- Ceremonial county: Northumberland; Cumbria;
- Country: England
- Sovereign state: United Kingdom

= Border Moors and Forests =

NCA & Upland plateau in far-northern England

Border Moors and Forests NCA is an upland plateau region in Northern England between the North East and North West regions, and touching the Anglo-Scottish border. The region, like much of the northern English uplands, is sparsely populated, with scattered farming and hardy shepherding in river valleys. Because of this sparse population, 39% of the region is part of the Northumberland National Park in the southeast and several military assets are placed here, both modern and ancient. The NCA is of lower elevation to the Cheviot Hills to the east. The A68 is the only main road going through the region. Conifer plantations, moorland, bogs, wet heaths make up the landscape of the region, which only allows for rough grazing of sheep in most areas outside of the valleys.
Afforestation is a major environmental factor within the 20th and 21st centuries, as the Kielder Forest is the largest planted forest in northern Europe and has destroyed many native mires and peat bogs of the region.
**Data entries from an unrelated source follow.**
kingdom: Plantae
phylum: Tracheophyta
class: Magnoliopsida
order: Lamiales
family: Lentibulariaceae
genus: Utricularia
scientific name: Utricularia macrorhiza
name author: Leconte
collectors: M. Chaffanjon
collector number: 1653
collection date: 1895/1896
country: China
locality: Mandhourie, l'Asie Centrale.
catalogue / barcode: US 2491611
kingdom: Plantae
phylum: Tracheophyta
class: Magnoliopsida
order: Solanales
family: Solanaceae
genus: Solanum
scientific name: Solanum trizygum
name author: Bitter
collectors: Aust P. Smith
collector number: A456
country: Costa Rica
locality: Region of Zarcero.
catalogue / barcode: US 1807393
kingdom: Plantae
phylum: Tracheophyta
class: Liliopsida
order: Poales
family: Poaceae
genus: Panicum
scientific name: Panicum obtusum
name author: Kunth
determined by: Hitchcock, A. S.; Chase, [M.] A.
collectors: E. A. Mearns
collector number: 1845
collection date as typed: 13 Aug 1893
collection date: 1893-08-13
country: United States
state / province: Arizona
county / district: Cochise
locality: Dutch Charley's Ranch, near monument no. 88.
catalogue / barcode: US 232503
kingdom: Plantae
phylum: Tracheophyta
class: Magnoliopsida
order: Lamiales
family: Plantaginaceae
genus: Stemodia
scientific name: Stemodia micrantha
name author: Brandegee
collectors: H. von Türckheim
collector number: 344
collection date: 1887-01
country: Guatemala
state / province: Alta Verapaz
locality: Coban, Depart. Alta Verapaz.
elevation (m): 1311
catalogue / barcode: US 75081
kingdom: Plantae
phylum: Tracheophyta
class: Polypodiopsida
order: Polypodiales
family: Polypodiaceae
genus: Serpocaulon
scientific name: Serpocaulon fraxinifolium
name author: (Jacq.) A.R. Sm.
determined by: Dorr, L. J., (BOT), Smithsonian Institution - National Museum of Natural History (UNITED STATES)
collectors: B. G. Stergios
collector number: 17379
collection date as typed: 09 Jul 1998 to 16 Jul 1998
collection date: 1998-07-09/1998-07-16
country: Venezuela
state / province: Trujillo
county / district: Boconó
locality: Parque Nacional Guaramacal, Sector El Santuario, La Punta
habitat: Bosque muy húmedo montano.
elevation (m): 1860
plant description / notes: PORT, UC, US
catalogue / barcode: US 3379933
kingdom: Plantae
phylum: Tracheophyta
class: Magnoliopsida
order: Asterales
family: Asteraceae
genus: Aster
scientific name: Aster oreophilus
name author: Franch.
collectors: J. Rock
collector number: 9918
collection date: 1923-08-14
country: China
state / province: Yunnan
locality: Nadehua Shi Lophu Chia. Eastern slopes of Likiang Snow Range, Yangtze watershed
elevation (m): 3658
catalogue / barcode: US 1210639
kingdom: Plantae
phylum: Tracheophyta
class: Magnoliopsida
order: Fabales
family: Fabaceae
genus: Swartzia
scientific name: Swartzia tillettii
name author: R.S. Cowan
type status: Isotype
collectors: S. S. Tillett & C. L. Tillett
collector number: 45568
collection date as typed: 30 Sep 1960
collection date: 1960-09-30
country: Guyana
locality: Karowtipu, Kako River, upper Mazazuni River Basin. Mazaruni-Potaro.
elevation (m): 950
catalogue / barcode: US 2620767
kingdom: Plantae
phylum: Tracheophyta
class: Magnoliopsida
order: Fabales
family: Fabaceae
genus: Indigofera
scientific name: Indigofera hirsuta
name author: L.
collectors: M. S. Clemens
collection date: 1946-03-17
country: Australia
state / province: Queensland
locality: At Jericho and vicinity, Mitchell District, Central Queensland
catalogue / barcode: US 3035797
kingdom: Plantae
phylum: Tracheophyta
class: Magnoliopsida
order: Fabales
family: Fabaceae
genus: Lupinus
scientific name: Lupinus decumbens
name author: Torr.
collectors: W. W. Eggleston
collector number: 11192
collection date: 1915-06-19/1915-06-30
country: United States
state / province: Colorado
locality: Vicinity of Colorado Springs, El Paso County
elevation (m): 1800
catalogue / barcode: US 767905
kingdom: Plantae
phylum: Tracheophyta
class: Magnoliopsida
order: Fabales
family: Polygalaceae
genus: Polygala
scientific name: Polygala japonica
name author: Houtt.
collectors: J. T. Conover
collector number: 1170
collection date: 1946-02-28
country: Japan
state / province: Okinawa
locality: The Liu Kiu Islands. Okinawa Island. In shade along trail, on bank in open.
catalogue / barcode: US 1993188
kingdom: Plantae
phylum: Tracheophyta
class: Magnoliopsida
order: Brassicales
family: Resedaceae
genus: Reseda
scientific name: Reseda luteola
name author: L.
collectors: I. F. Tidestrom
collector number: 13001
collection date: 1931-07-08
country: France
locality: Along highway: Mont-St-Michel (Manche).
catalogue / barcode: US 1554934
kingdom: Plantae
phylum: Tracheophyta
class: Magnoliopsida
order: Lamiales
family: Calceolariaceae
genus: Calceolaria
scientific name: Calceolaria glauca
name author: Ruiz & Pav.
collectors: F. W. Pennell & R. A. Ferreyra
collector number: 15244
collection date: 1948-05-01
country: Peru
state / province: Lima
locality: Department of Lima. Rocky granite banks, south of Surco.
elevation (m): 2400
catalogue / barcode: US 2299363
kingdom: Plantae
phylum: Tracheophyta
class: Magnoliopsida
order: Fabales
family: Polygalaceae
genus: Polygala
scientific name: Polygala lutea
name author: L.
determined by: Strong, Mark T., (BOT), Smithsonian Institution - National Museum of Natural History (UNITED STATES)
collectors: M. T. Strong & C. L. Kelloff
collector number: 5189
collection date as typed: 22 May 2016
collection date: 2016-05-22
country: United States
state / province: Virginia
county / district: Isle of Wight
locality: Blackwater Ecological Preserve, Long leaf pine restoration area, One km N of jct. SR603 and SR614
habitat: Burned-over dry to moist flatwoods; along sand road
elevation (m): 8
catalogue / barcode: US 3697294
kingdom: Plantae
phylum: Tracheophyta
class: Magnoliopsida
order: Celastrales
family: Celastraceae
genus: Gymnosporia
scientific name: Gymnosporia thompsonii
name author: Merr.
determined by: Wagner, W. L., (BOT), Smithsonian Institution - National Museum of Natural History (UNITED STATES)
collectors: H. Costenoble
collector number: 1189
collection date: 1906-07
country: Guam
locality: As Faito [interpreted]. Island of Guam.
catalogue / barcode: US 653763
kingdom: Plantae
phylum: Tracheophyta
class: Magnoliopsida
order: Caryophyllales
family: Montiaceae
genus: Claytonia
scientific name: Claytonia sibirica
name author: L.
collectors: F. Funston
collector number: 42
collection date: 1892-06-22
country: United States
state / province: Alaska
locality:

As such in the 21st century preserving the moors has been a top priority in the region as its habitat is home to high biodiversity and the region also serves as an important storer of carbon in its moors.

==Hydrology==
The region is drained through a measure of rivers flowing both to the west and to the east. The rivers North Tyne and Rede, starting at the Scottish border to the north, form valleys that cut through the plateau and form semi-arable valleys in North Tynedale and Redesdale. These rivers are both tributaries of the River Tyne, which flows to the southeast into the North Sea. The River Lyne and Irthing, which start further south than the former two rivers flow south-west to the Solway Firth in the Irish Sea. The waters of the North Tyne are controlled by the Kielder Water reservoir, opened in 1982, which is situated in the north of the NCA, surrounding the reservoir is a large area of afforested wood called the Kielder Forest.